Müslüman hiç bir şahıs ve ekibin kapris ve özel çıkarlarının aleti olamaz. Kur'ani olan ümmetin bütünlüğüdür.


DOST TOKADI DAHA ACIDIR
İnsan en çok , en yakınını kaybettiği zaman üzülür. En yakınının vefasızlığını, hıyanetini, adavetini gördüğü zaman kahrolur. Dost tokadı daha acıdır, derler.

Düşmandan düşmanlık, dosttan dostluk beklenir. Düşmanın dost olmasına sevinilir. Fakat dostun düşman olması insana acı ve üzüntü verir. Güven duygusu yıkılır. Barındığı evin, üzerine yıkılması gibi bir hisse kapılır.

'BİRBİRLERİNİN BOYNUNU VURANLAR HALİNE GELMEYİN'
Hz. Peygamber (s.a.v.) veda hutbesinde 'Benden sonra birbirlerinin boynunu vuran kafirler haline gelmeyin.' buyurmuştu. Hz. Peygambere ümmet olduğunu, onu çok sevdiğini söyleyenler onu son derece incitip üzecek bir konum içinde nasıl bulunabilirler?

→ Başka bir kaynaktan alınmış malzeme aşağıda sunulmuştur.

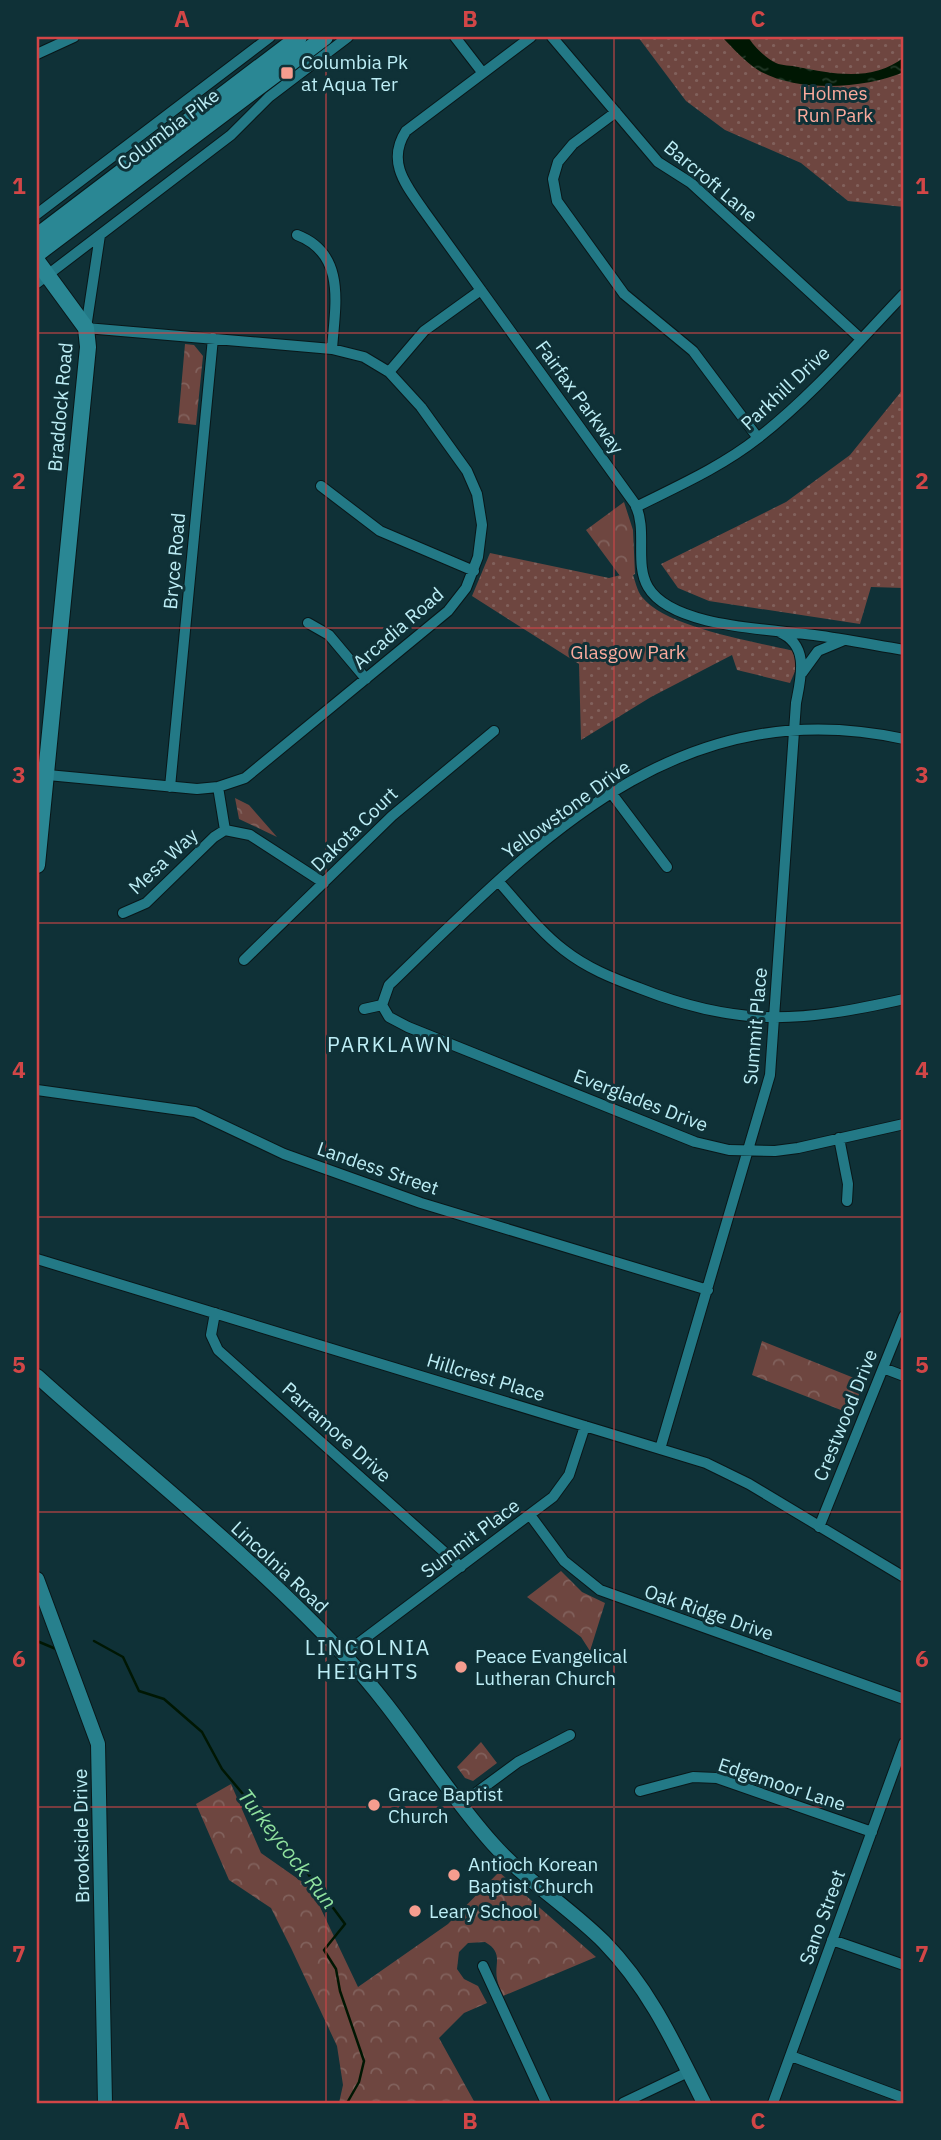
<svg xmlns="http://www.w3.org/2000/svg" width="941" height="2140" font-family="'IBM Plex Sans',sans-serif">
	<defs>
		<pattern id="forest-crowns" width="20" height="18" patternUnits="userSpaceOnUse" patternTransform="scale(1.75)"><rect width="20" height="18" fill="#6e4640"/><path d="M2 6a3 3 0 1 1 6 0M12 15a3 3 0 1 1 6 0" fill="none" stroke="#81615c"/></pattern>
		<pattern id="park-dots" width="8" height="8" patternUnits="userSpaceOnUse" patternTransform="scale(1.75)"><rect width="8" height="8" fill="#6e4640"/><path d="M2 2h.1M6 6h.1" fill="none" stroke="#81615c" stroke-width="1.8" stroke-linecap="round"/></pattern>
		<pattern id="water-ripples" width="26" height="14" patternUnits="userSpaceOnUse" patternTransform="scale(1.75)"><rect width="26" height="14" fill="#001703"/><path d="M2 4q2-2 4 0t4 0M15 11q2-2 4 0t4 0" fill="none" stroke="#233928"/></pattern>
	</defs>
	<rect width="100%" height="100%" fill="#0f3137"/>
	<path fill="url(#forest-crowns)" d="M 185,344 L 194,345 L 203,356 L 196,425 L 178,423 Z
		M 624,502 L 633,530 L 635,574 L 623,580 L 586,530 Z
		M 235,798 L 249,805 L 277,837 L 239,819 Z
		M 762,1341 L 864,1382 L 851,1414 L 752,1375 Z
		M 561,1571 L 582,1592 L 605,1603 L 590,1651 L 581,1637 L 527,1597 Z
		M 481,1742 L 497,1763 L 473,1781 L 465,1778 L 457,1767 Z
		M 231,1784 L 261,1853 L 311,1888 L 358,1987 L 448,1924 L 499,1872 L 596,1957 L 503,1996 C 501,1991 498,1985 497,1979 C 494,1963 504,1953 485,1942 L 468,1943 L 459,1952 L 457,1969 L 464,1979 L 478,1986 L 487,2003 L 464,2013 L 439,2038 L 475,2103 L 339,2103 L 343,2085 L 337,2046 L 291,1948 L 271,1908 L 229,1880 L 196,1804 Z"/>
	<path fill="url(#park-dots)" d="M 638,37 L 904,37 L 904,207 L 848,201 L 801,163 L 725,130 L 686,101 Z
		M 904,388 L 904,588 L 871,587 L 860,624 L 709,601 L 678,588 L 661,564 L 786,502 L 850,455 Z
		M 490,553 L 609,578 L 632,572 C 635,580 637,591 642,597 C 667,629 763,643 803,653 L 790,683 L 737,670 L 732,655 L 651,697 L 581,740 L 579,664 L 472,596 Z"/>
	<path fill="url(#water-ripples)" d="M 722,37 L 748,37 C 753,45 766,59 776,63 C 782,66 791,65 798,67 C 833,74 874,82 904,57 L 904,72 C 865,89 796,93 758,70 C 744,61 733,48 722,37 Z"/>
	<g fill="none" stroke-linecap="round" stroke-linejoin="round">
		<path stroke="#001703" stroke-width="2.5" d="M 37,1641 L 56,1649
			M 94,1641 L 123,1657 L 139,1691 L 164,1699 L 202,1732 L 222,1769 L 253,1806 L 265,1828 L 289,1848 L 345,1924 L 324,1950 L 336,1969 L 340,1991 L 364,2061 L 359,2082 L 347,2103"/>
		<defs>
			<path id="street" d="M 455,37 L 482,72
				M 531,37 L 406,131 C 386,162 406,185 424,211 L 635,504 C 648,530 634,563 648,587 C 672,628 772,629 814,635 C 844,639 874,645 904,650
				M 552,37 L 658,162 L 691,183 L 861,339
				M 37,54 L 74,37
				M 616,112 L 573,144 L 558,162 L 553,179 L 557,201 L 624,294 L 693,351 L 758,438
				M 37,214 L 270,37
				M 297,235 C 347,254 335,306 332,349
				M 37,283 L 231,135 L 269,97 L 348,37
				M 389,372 L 424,331 L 481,290
				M 321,486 L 380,531 L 474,571
				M 636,507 C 678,486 721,467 758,438 C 812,396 857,343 904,294
				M 308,623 L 329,635 L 366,679
				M 802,673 L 818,651 L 842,641
				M 37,774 L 197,789 L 218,787 L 245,778 L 448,611 L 466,588 L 478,557 L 482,525 L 477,494 L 467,471 L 421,407 L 389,372 L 364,357 L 332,349 L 86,328 L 100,235
				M 170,787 L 213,338
				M 218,787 L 225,830
				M 612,794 L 667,867
				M 498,881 C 519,904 539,931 564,950 C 587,968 612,978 639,988 C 739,1028 802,1022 904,999
				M 123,913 L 146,903 L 214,837 L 225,830 L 250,835 L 324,883
				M 244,960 L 392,816 L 494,731
				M 382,1005 L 389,985 C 539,840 676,690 904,739
				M 382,1005 L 389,1017 L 408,1027 L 695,1142 L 729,1150 L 775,1151 L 798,1148 L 904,1124
				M 364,1009 L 382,1005
				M 37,1090 L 195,1112 L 284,1154 L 421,1203 L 708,1290
				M 839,1138 L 848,1184 L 847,1201
				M 37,1259 L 706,1463 L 749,1484 L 904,1577
				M 215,1313 L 211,1335 L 218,1350 L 461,1567
				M 883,1368 L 904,1376
				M 660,1449 L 770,1075 L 796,703 C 801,677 810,645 779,632
				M 530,1515 L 564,1561 L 600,1590 L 904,1699
				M 819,1527 L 904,1316
				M 344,1654 L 553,1497 L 569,1475 L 585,1426
				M 640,1791 L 693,1777 L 717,1778 L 872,1832
				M 461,1804 L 518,1762 L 570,1735
				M 832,1940 L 904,1965
				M 483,1966 L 546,2103
				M 791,2056 L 904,2098
				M 623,2103 L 688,2072
				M 773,2103 L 904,1743"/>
			<path id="secondary" d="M 37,1376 C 140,1469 251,1555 346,1657 C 401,1715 440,1785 493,1844 C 526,1881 569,1907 604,1942 C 650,1989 675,2045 704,2103
				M 37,1579 L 98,1744 L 105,2103"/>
			<path id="primary" d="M 37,236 L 299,37
				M 37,254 L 325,37
				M 37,261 L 86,328 L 88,347 L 37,865"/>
		</defs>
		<use href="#street" stroke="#091719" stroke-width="12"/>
		<use href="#secondary" stroke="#091719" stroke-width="16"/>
		<use href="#primary" stroke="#091719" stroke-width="18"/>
		<use href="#street" stroke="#237986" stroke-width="10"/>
		<use href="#secondary" stroke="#27808d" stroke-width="14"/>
		<use href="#primary" stroke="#2a8794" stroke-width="16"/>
	</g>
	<path fill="none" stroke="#d24647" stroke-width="2" stroke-opacity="0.55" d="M 326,37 L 326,2103M 614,37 L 614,2103M 37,333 L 904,333M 37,628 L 904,628M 37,923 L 904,923M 37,1217 L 904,1217M 37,1512 L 904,1512M 37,1807 L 904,1807"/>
	<g fill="#f59d8f" stroke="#0f3137" stroke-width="2.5">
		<rect x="280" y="66" width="14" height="14" rx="3.5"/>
		<circle cx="461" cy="1667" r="7"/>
		<circle cx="374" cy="1805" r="7"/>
		<circle cx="454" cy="1875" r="7"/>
		<circle cx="415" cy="1911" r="7"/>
	</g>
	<g text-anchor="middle" stroke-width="6" stroke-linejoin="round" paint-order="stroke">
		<g font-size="19" fill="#bdeef6" stroke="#0f3137" text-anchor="start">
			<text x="301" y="69">Columbia Pk<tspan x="301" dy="22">at Aqua Ter</tspan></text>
			<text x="475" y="1663">Peace Evangelical<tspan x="475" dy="22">Lutheran Church</tspan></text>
			<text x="388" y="1801">Grace Baptist<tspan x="388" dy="22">Church</tspan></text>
			<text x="468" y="1871">Antioch Korean<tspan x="468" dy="22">Baptist Church</tspan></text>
			<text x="429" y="1918">Leary School</text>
		</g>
		<g font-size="19" fill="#fbaa9d" stroke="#0f3137">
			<text x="835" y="100">Holmes<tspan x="835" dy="22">Run Park</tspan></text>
			<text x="628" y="659">Glasgow Park</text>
		</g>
		<g font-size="19" fill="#bdeef6" stroke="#0f3137">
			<text transform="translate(168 129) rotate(-37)" y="7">Columbia Pike</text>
			<text transform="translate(711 181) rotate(40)" y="7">Barcroft Lane</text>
			<text transform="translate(785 388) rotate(-43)" y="7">Parkhill Drive</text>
			<text transform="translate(580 397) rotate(54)" y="7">Fairfax Parkway</text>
			<text transform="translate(60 407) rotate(-85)" y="7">Braddock Road</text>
			<text transform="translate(174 561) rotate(-85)" y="7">Bryce Road</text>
			<text transform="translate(398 628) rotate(-41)" y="7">Arcadia Road</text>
			<text transform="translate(566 809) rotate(-36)" y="7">Yellowstone Drive</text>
			<text transform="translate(354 829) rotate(-44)" y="7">Dakota Court</text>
			<text transform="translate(163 861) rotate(-43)" y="7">Mesa Way</text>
			<text transform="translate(755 1026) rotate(-85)" y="7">Summit Place</text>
			<text transform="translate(641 1100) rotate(21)" y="7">Everglades Drive</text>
			<text transform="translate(378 1168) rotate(19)" y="7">Landess Street</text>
			<text transform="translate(486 1377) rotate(17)" y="7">Hillcrest Place</text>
			<text transform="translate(845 1415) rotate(-68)" y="7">Crestwood Drive</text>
			<text transform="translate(337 1432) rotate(42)" y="7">Parramore Drive</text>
			<text transform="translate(470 1538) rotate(-37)" y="7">Summit Place</text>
			<text transform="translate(280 1567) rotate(43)" y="7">Lincolnia Road</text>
			<text transform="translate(709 1612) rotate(19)" y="7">Oak Ridge Drive</text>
			<text transform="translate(782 1784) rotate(18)" y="7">Edgemoor Lane</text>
			<text transform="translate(81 1836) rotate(-91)" y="7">Brookside Drive</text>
			<text transform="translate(822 1917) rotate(-70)" y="7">Sano Street</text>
		</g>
		<g font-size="21" letter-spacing="2" fill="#bdeef6" stroke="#0f3137">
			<text x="390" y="1052">PARKLAWN</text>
			<text x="368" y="1655">LINCOLNIA<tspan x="368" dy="24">HEIGHTS</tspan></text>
		</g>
		<g font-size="21" font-style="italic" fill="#8fe19e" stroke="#0f3137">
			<text transform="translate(287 1849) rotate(52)" y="7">Turkeycock Run</text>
		</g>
	</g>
	<rect width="941" height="2140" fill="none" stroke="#0f3137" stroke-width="77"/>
	<rect x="38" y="38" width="864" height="2064" fill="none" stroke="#d24647" stroke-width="2.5"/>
	<g font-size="23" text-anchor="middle" font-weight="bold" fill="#d24647">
		<text x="182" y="27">A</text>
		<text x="470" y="27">B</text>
		<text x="758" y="27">C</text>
		<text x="19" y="194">1</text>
		<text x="922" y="194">1</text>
		<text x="19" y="489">2</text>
		<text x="922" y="489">2</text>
		<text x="19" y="783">3</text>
		<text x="922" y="783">3</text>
		<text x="19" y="1078">4</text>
		<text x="922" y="1078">4</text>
		<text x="19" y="1373">5</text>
		<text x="922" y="1373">5</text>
		<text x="19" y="1667">6</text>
		<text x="922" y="1667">6</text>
		<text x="19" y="1962">7</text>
		<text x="922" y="1962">7</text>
		<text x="182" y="2129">A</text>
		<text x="470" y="2129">B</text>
		<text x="758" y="2129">C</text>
	</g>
</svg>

Birbirleriyle çekiştiklerinde güçlerini kaybedip bozguna uğrayacaklarını, düşmanlara yem olacaklarını nasıl akıl etmezler?

Bu ikazı daima göz önünde bulundurursak tefrika ve dağınıklığın önüne geçer, ümmet birliğini korur, gücümüzü, onur ve izzetimizi muhafaza etmiş oluruz.
Aynı safta namaz kılan, aynı kıbleyi tavaf eden, Kur'an'ı ve sünneti kendine rehber edinen bir Müslüman abartılmış, sivriltilmiş, hayali güç ve meziyetlerle donatılmış şahısların kaprisleri için öz kardeşlerine cephe alamaz.
Tefrikanın gerekçesi olamaz. İhtilaf anında nereye müracaat edileceği bellidir. İttifak için aslolan iyi niyet ve samimiyettir. Enaniyetin, menfaatin, ihtirasın esiri olanlarla bir yere varılmaz. Böylelerinin ateşine odun taşımak, bunların ihtiraslarına alet olmak büyük vebaldir.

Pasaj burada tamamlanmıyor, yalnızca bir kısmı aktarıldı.